China United Travel Co. Drains Bath on Hot Springs as Popularity Cools

By Wang Luyao and Teng Jing Xuan
Tangshan Hot Springs (above), near Nanjing, was designated a national tourism destination in 2015. Its Mandarin name means “soup mountain.” Photo: IC
Tangshan Hot Springs (above), near Nanjing, was designated a national tourism destination in 2015. Its Mandarin name means “soup mountain.” Photo: IC

China United Travel Co. Ltd. has sold a hot-spring resort near Nanjing, capital of East China’s Jiangsu province, for 299 million yuan ($45.4 million), as tourists’ interest in the themed destination dries up.

The deal was reached after two previous unsuccessful attempts to offload the Tangshan Hot Springs resort, which China United Travel first put up for sale in July, valuing the resort at 390.6 million yuan. An individual named Sun Guiyun will buy all shares in Tangshan Hot Springs for 13 million yuan more than the minimum asking price of 286 million yuan, the company said Thursday.

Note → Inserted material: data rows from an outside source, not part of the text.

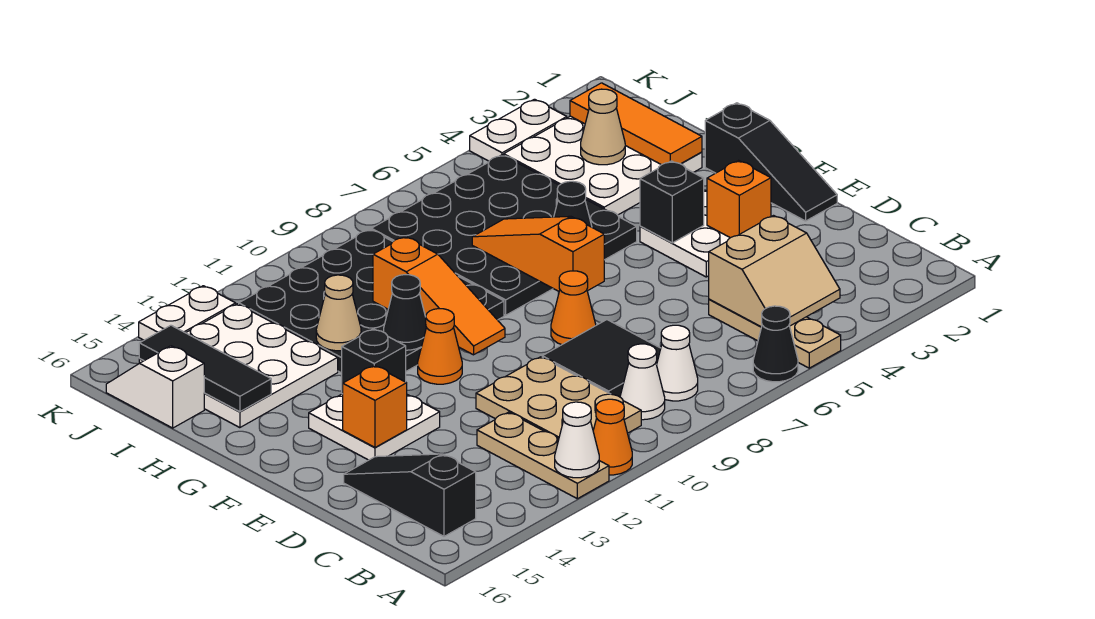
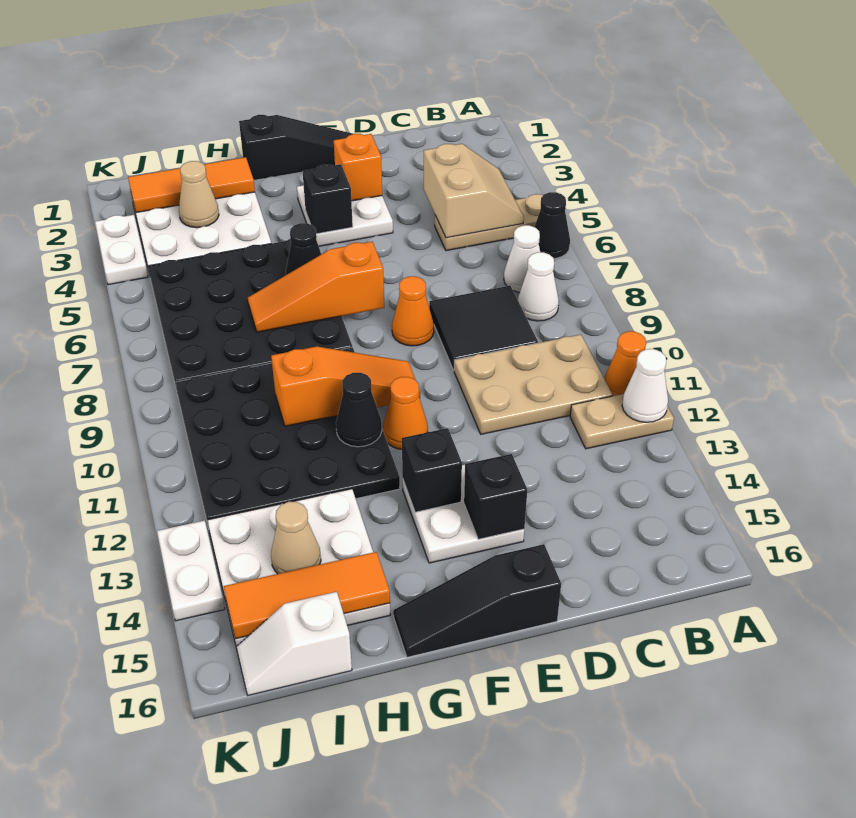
tan plate A12:C12 level 1 -> tan plate A12:B12 level 1
white cone B9 level 1 -> white cone B7 level 1
black slope B15:D15 level 1 top B -> black slope E16:G16 level 1 top E
orange brick E14 level 2 -> black brick E14 level 2
tan cone H12 level 2 -> tan cone I14 level 2
black tile H15:J15 level 2 -> orange tile H15:J15 level 2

Tangshan Hot Springs was designated a national tourism destination in 2015, and has been operated by the Shanghai-listed travel company. The resort, whose Mandarin name means “soup mountain,” is home to public pools that include a traditional Chinese Medicine pond and a “sizzling volcano pond,” according to a Nanjing Municipal Tourism Commission website.

Tangshan Hot Springs also boasts a number of Balinese-style luxury villas, and a Thai-themed spa.

But despite its varied attractions, tourist interest has cooled and the resort began losing money in 2016. As part of the sale agreement, China United Travel will need to pay 2.75 million yuan to cover the losses incurred by the resort from July 1 to Oct. 31 this year.

China United Travel’s handover of Tangshan Hot Springs will be a major step in its transition away from its past focus on hot springs and toward sports and leisure. In 2015, the travel firm announced a 2.5 billion yuan sports buyout fund with partner Fairview (Beijing) Capital Management Co. Ltd. In September, the company said it planned to acquire a 100% stake in sporting events company Duo Sport Group Media Co. Ltd. for 495 million yuan.

The company’s transition comes at a time when heavy investment has been pouring into China’s sports industry in the hope of finding new room for growth. In a similar move in August, property developer Lander Sports Development Co. Ltd. sold 54 properties for a total of $31.2 million in August in order to finance its plans for massive sports hubs across China.